Presupuesto del proyecto
1M€
Fecha límite de participación
Sin fecha límite de participación.
Descripción del proyecto
Against the prevailing view that freedom of movement lowered internal barriers to movement while raising walls against outsiders to create a ‘fortress Europe,’ this project investigates how the introduction of freedom of movement may have strengthened national political authority over European migration within the member states of the European Economic Community (EEC). InternalFortress suggests that as governments gradually lifted entry restrictions across the EEC, they also built out new internal administrative machinery to insert ‘Community migrants’ into key areas of social and economic life, placing migrants from outside the bloc at a disadvantage within local communities. The project explores this hypothesis in three key areas: social security, skill development, and union participation.

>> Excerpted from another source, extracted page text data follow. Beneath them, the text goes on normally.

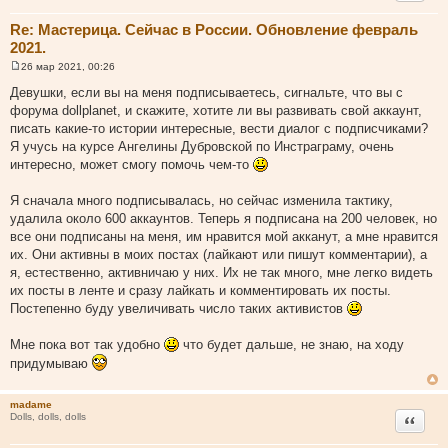
ц
Re: Мастерица. Сейчас в России. Обновление февраль
и
2021.
т
а
26 мар 2021, 00:26
С
т
о
Девушки, если вы на меня подписываетесь, сигнальте, что вы с
о
ы
форума dollplanet, и скажите, хотите ли вы развивать свой аккаунт,
б
щ
писать какие-то истории интересные, вести диалог с подписчиками?
е
Я учусь на курсе Ангелины Дубровской по Инстраграму, очень
н
и
интересно, может смогу помочь чем-то
е
Я сначала много подписывалась, но сейчас изменила тактику,
удалила около 600 аккаунтов. Теперь я подписана на 200 человек, но
все они подписаны на меня, им нравится мой акканут, а мне нравится
их. Они активны в моих постах (лайкают или пишут комментарии), а
я, естественно, активничаю у них. Их не так много, мне легко видеть
их посты в ленте и сразу лайкать и комментировать их посты.
Постепенно буду увеличивать число таких активистов
Мне пока вот так удобно
что будет дальше, не знаю, на ходу
придумываю
madame
Цитата
Dolls, dolls, dolls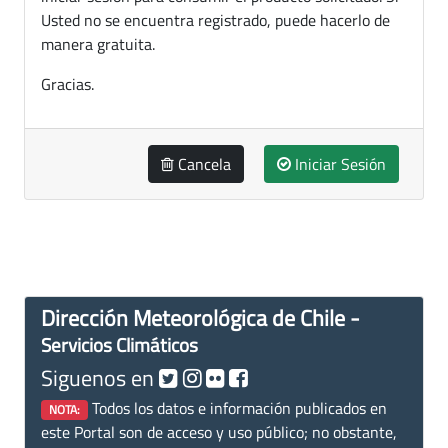
Usted no se encuentra registrado, puede hacerlo de
manera gratuita.
Gracias.
Cancela
Iniciar Sesión
Dirección Meteorológica de Chile -
Servicios Climáticos
Siguenos en
Todos los datos e información publicados en
NOTA:
este Portal son de acceso y uso público; no obstante,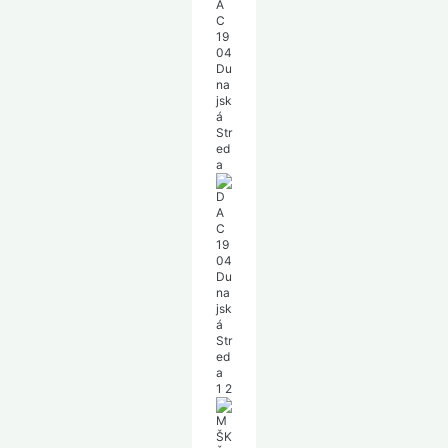
A
C
19
04
Du
na
jsk
á
Str
ed
a
1
2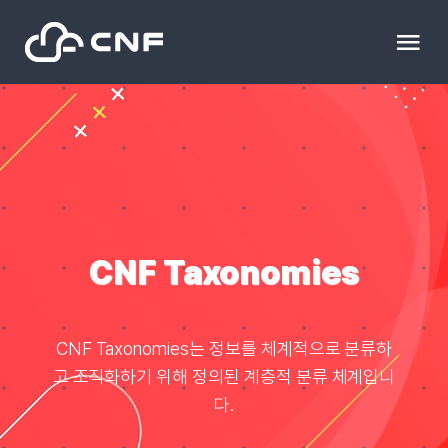
Skip
to
Tog
content
Nav
HOME
Community
News
CNF Taxonomies
문의하기
CNF Taxonomies는 정보를 체계적으로 분류하
고 조직화하기 위해 정의된 계층적 분류 체계입니
Resource
다.
블로그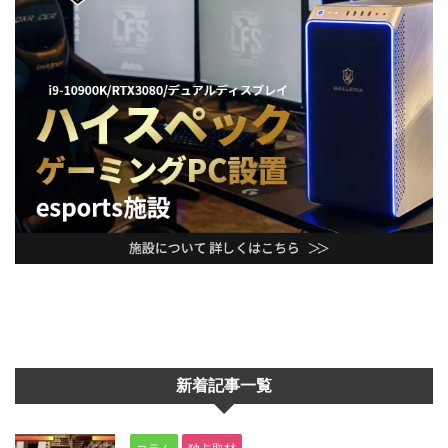
新着記事一覧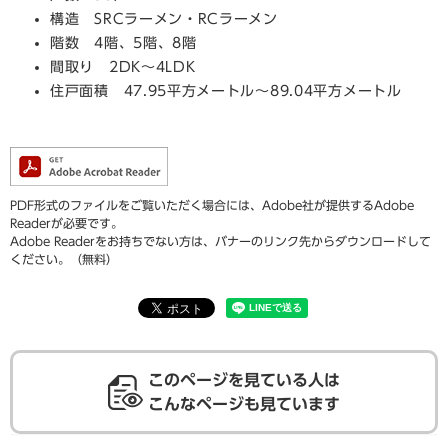
構造 SRCラーメン・RCラーメン
階数 4階、5階、8階
間取り 2DK～4LDK
住戸面積 47.95平方メートル～89.04平方メートル
PDF形式のファイルをご覧いただく場合には、Adobe社が提供するAdobe
Readerが必要です。
Adobe Readerをお持ちでない方は、バナーのリンク先からダウンロードして
ください。（無料）
このページを見ている人は
こんなページも見ています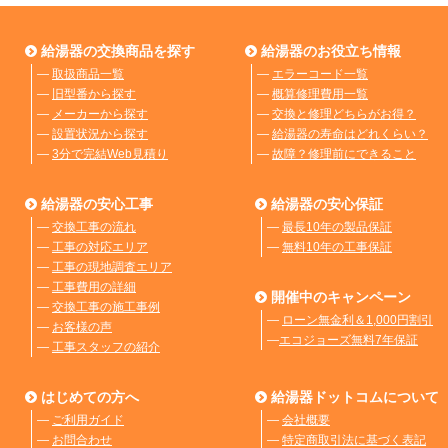
給湯器の交換商品を探す
給湯器のお役立ち情報
―
取扱商品一覧
―
エラーコード一覧
―
旧型番から探す
―
概算修理費用一覧
―
メーカーから探す
―
交換と修理どちらがお得？
―
設置状況から探す
―
給湯器の寿命はどれくらい？
―
3分で完結Web見積り
―
故障？修理前にできること
給湯器の安心工事
給湯器の安心保証
―
交換工事の流れ
―
最長10年の製品保証
―
工事の対応エリア
―
無料10年の工事保証
―
工事の現地調査エリア
―
工事費用の詳細
開催中のキャンペーン
―
交換工事の施工事例
―
ローン無金利＆1,000円割引
―
お客様の声
―
エコジョーズ無料7年保証
―
工事スタッフの紹介
はじめての方へ
給湯器ドットコムについて
―
ご利用ガイド
―
会社概要
―
お問合わせ
―
特定商取引法に基づく表記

The PI will lead a team of two PhD researchers and one postdoc to deploy a methodologically innovative multi-layered research program that analyses the interplay between national, European, and international institutions, as well as the private NGO networks that flowed between those formal frameworks. In contrast to previous histories of freedom of movement, which explain policy outcomes leading up to today’s regime of European citizenship, InternalFortress makes an important interpretive innovation by focusing squarely on the early process of transition from the 1950s to the 1970s. The project will investigate how the improvised nature of early integration created gaps and tensions that were consolidated in the 1970s as national and regional migration policies settled into more rigid patterns. InternalFortress suggests that policies behind the border matter as much as policies at the border for understanding the acrimonious debates around European migration that continue through the present.